I'm interested in making some traditional French-style cider. I realise that it's a bit late in the season but I'd like to get some cider apples in Melbourne (or nearby areas).

I'm looking for enough apples to make around 10 litres of cider (from what I've read this is about 20 kg of apples).

I've tried contacting a couple of the cider makers who grow their own apples (Harcourt Cider, Daylesford Cider) however I've had no response.

Does anyone know where I could get some cider apples?

Cheers,

Chris


----------



## Golani51 (28/4/13)

Hi mate:

I am just up the road from you. You could try http://goodbrew.com.au/
Deano is, I believe, the son of the owner of Harcourt.
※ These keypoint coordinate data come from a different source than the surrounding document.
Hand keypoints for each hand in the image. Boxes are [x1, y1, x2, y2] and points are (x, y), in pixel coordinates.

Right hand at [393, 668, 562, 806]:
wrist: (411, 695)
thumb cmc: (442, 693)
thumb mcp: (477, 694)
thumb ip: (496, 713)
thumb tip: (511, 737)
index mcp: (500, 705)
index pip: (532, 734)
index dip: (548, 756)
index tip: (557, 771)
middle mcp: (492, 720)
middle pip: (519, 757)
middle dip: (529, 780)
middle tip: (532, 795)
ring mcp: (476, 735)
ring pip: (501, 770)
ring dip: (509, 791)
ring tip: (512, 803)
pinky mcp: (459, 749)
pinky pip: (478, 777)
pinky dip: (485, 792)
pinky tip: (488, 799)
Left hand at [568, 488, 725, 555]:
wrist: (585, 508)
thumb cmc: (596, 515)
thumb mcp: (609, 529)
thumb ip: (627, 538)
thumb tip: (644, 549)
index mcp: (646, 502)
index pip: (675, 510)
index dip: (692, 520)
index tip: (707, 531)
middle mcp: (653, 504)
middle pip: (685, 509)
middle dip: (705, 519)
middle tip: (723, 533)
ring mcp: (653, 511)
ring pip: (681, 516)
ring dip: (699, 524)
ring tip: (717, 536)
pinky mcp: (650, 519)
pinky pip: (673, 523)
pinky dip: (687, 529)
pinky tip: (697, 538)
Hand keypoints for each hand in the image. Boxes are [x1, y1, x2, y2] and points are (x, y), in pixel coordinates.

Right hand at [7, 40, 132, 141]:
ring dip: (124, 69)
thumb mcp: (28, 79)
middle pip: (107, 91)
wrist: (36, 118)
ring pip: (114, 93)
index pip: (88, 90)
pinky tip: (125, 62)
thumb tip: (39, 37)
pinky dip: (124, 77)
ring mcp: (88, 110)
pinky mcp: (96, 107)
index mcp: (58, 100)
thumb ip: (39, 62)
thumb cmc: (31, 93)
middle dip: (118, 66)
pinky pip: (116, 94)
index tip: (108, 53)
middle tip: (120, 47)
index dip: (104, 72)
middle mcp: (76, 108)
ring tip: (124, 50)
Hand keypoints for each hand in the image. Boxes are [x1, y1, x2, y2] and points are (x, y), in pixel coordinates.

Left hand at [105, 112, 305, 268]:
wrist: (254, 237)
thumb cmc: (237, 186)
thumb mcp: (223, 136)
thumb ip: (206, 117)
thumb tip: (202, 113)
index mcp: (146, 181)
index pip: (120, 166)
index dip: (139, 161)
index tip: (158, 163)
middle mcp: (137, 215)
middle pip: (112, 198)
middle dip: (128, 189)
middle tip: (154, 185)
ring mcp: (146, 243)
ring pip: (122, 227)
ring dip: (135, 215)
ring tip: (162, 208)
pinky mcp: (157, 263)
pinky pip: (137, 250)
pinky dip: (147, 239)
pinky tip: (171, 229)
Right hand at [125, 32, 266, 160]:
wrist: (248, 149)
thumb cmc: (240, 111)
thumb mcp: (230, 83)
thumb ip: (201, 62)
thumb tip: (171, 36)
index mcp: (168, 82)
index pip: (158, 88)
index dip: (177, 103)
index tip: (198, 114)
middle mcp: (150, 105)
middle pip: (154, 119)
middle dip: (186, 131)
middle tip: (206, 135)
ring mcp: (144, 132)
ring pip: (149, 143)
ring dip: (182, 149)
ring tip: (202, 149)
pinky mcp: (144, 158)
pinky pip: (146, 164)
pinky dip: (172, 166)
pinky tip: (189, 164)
Drop him a line. Nice guy.

If you do manage it, I'll be happy to join you.


----------



## Fents (29/4/13)

also give kellybrook winery a call, not sure about whole apples but they defiantly sell unfermented pure apple juice made the traditional press way from their own cider apples, expensive (approx $3 per litre) but good.

also dont forget their cider festival is on the first weekend of may!


----------



## breakbeer (29/4/13)

Fents said:


> also dont forget their cider festival is on the first weekend of may!


Thanks for ther reminder fents, I seem to miss it every year.


----------



## aaronpetersen (29/4/13)

Make sure you let us know if you are successful in finding cider apples as I think there are quite a few of us who would be interested in getting some. My cider this year was made from road-side apples and I have no idea what the varieties were. I'd be keen to compare it to real cider apples to see how much difference it makes.


----------